## Check your understanding
A - According to the comment on home prices, what was the median in Carmel Valley at the 2006 peak?
B - Carry on the comment about Mira Mesa and Carmel Valley home prices from its last sentence.

## Text segment
━━━

I would be interested to see the historical data that supports the conclusion that “the percentage tends to stay the same”.
Here’s what I find out from Zillow and their graph per zip code. I’m using Mira Mesa and Carmel valley as an example. In 1997, the median was $144k in MM and $239k in CV. That’s a spread of 66%. in 2006, at the peak, MM was @ $537k and CV was at $906k. That’s a spread of 68%. So at least comparing to MM to CV, the percentage stays pretty constant.

━━━

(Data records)

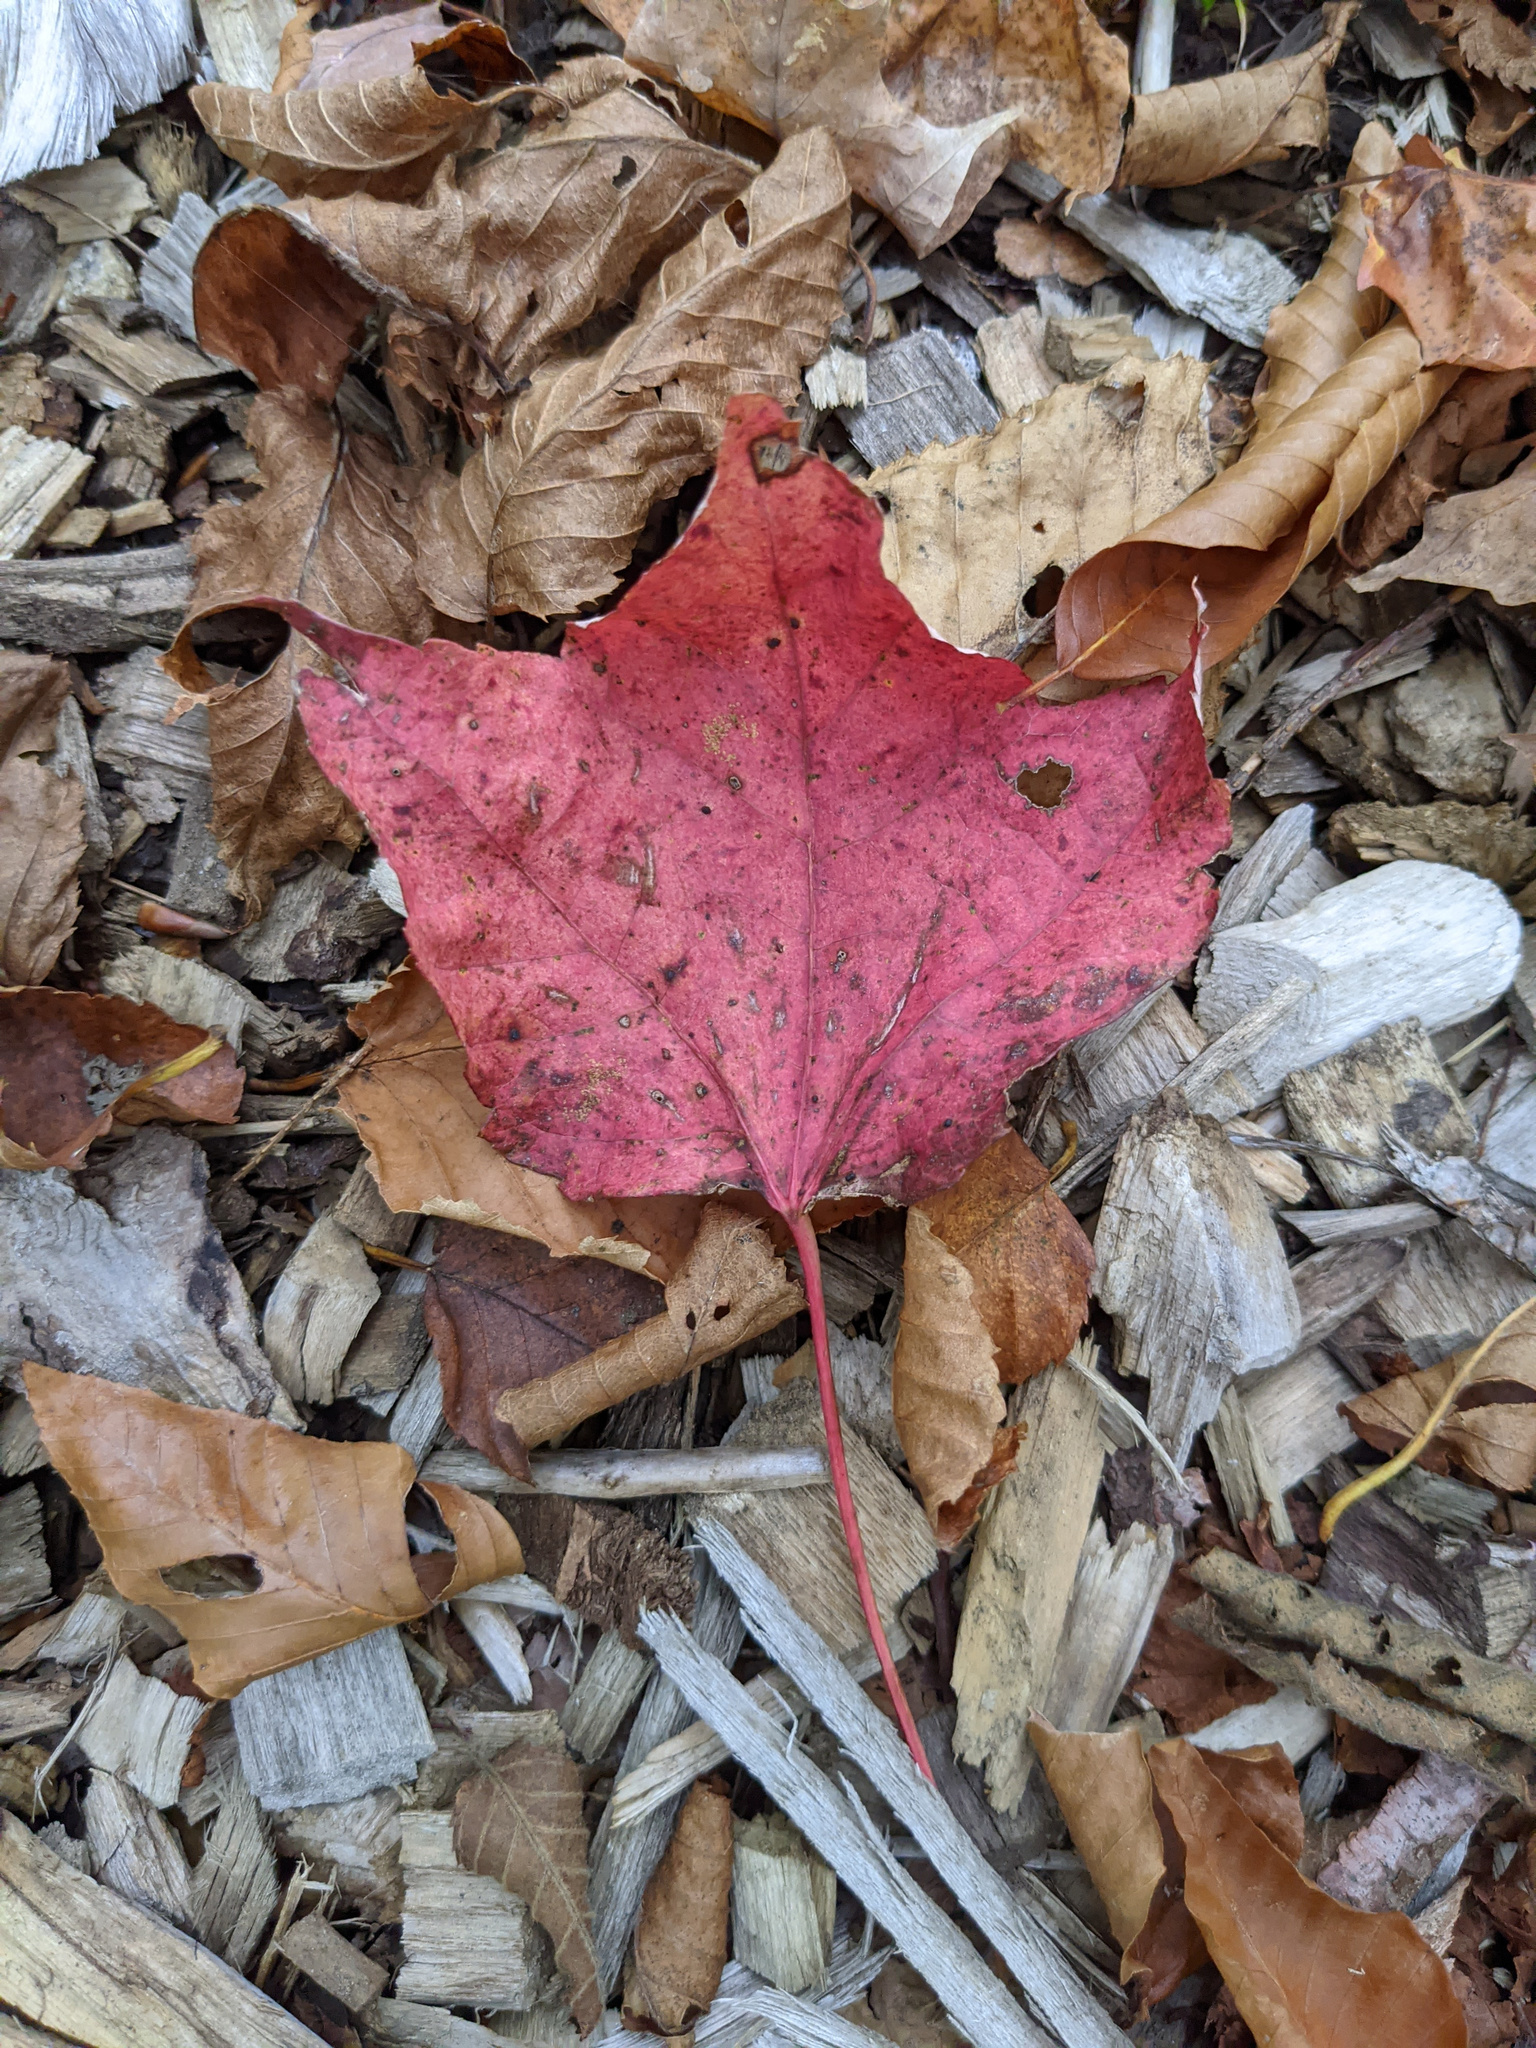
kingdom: Plantae
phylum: Tracheophyta
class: Magnoliopsida
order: Sapindales
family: Sapindaceae
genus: Acer
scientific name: Acer rubrum
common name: Red maple
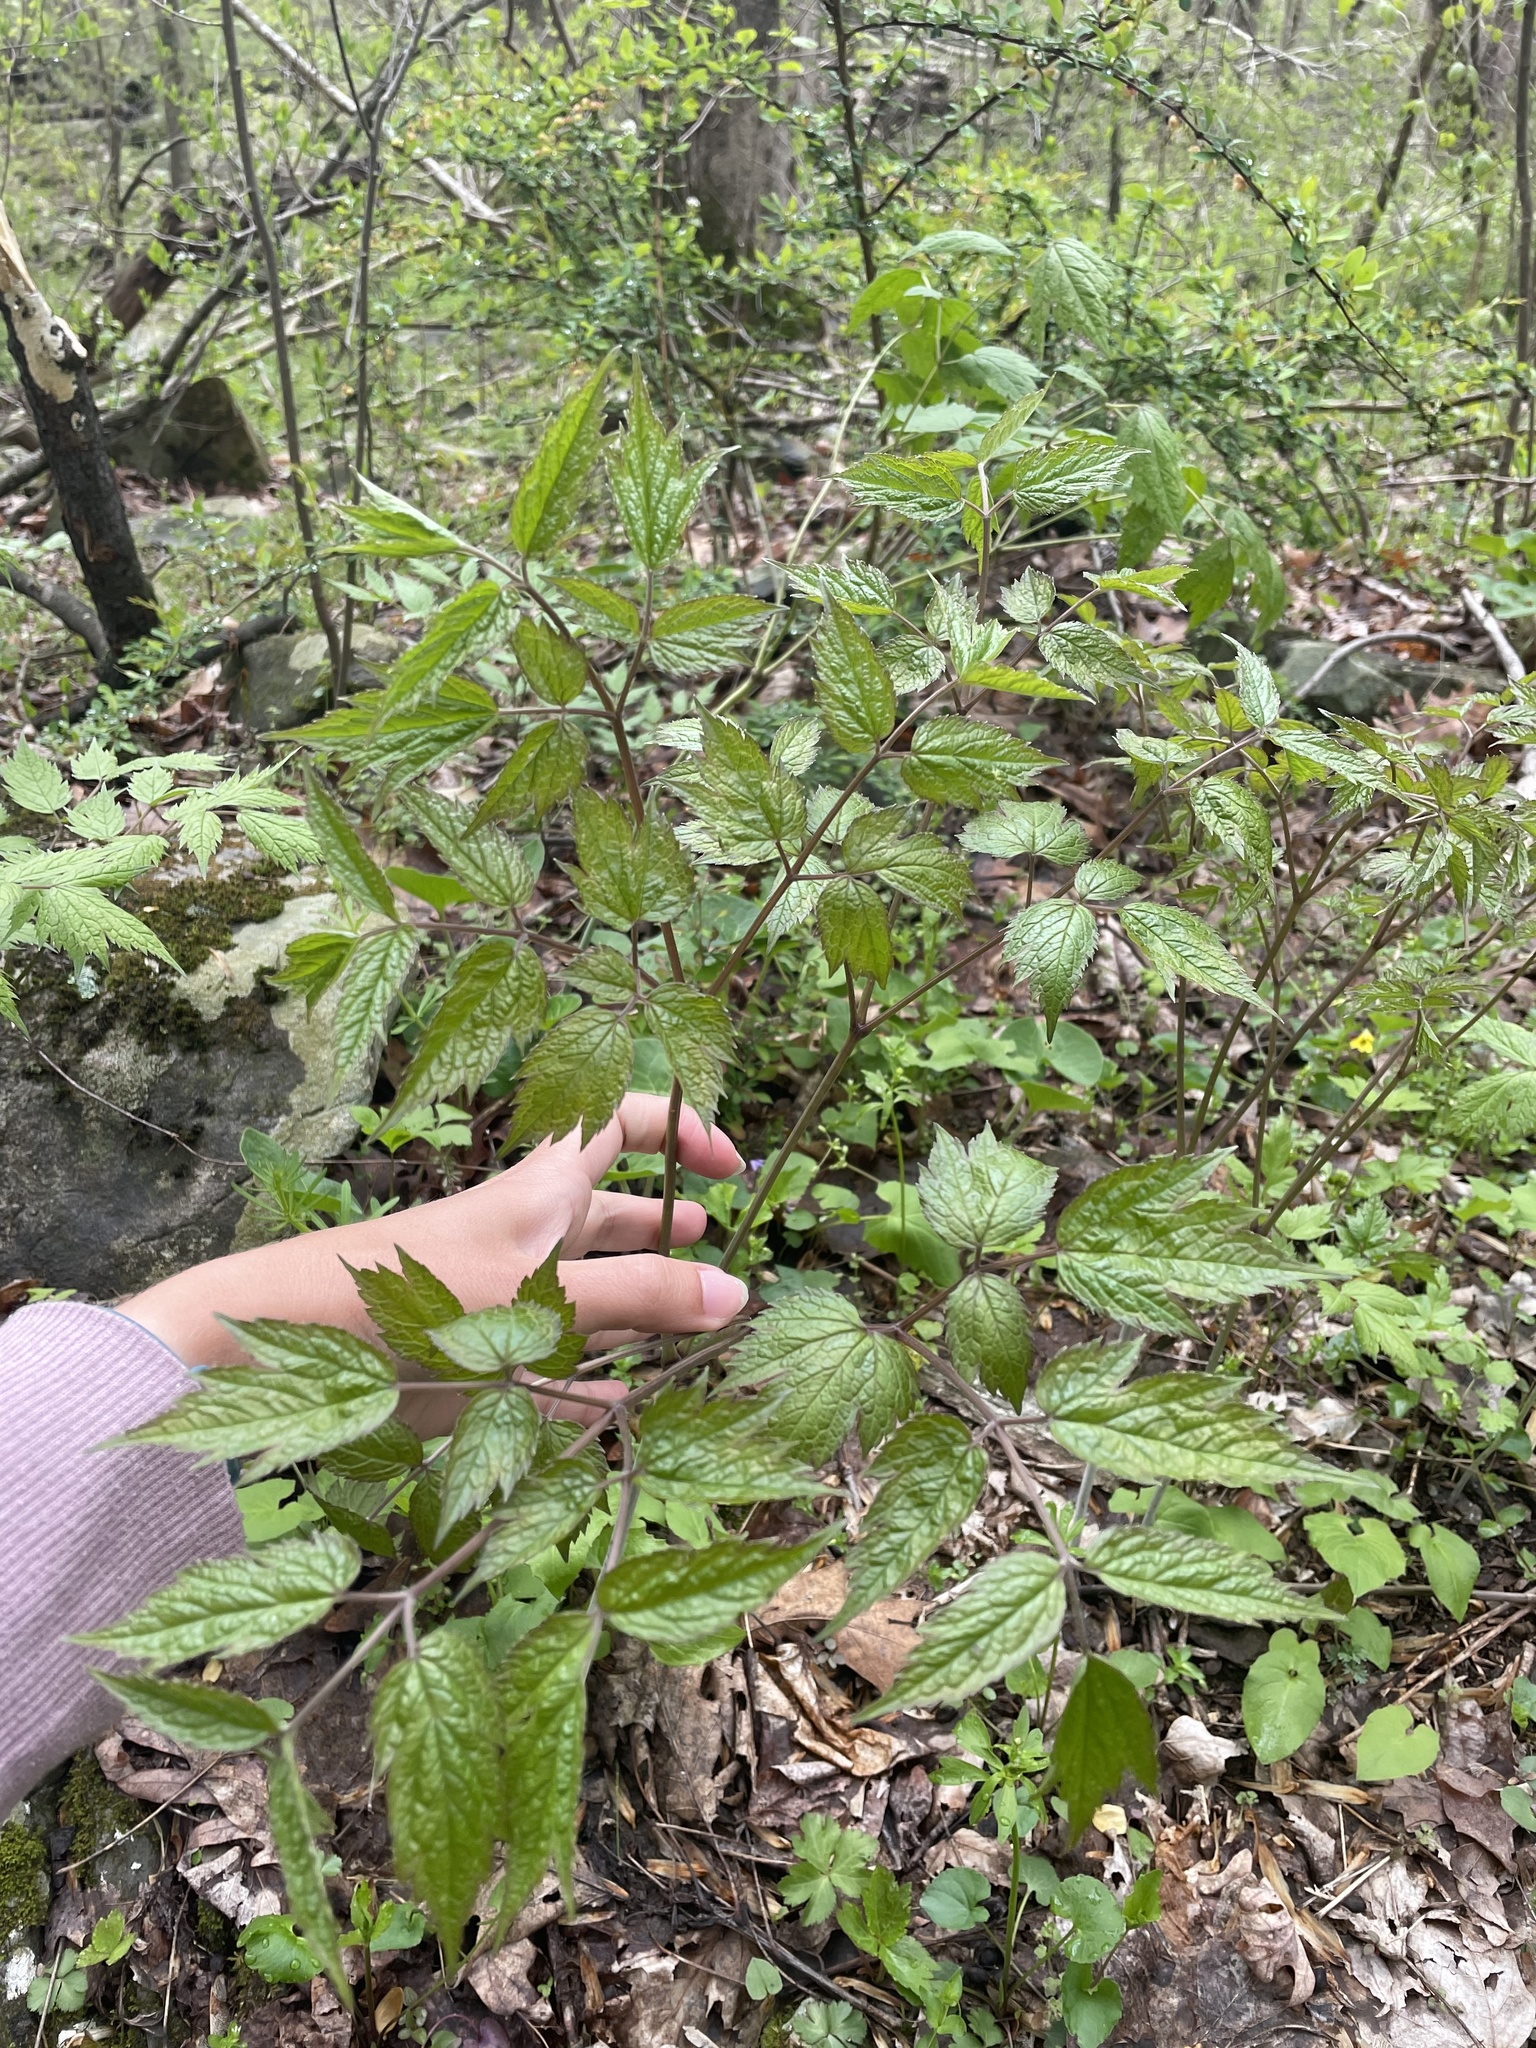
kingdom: Plantae
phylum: Tracheophyta
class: Magnoliopsida
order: Ranunculales
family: Ranunculaceae
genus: Actaea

━━━

## Results
A - $906k

B -
Comparing between PQ and MM, the # is further apart. in 1997, the gap is 39% while now, in 2006 it’s @ 24%. Comparing 92126 vs 92128, it’s 22% in 1997 and it shrinks to 7% in 2006. 92126 vs 92122, it’s 25% in 1997 and 15% in 2006. 92126 VS 92037, it’s 115% in 1997 and 99% in 2006. 92126 vs 92127, it’s 34% in 1997 and 31% in 2006. 92126 vs 92131, it’s 50% in 1997 and 33% in 2006. So, as you can see, some area held their premium pretty constant while other lost a premium anywhere between 10-17%. The reason why I use Zillow graph is that their algorithm is the same for all area, so it removes one variable. They also uses the same data in their calculation as well. So it’s as close as you can get to these kind of info. So, yes, when we hit this bottom, area like 92131 might have their 50% premium again compare to 92126 instead of their 32% premium now. But I highly doubt they spike to 100+% because they don’t fall while other less desirable area fall more. At some point, people will ask, is it really worth paying 2X to live in Scripps Ranch compare to Mira Mesa. That’s my 2.5 cents.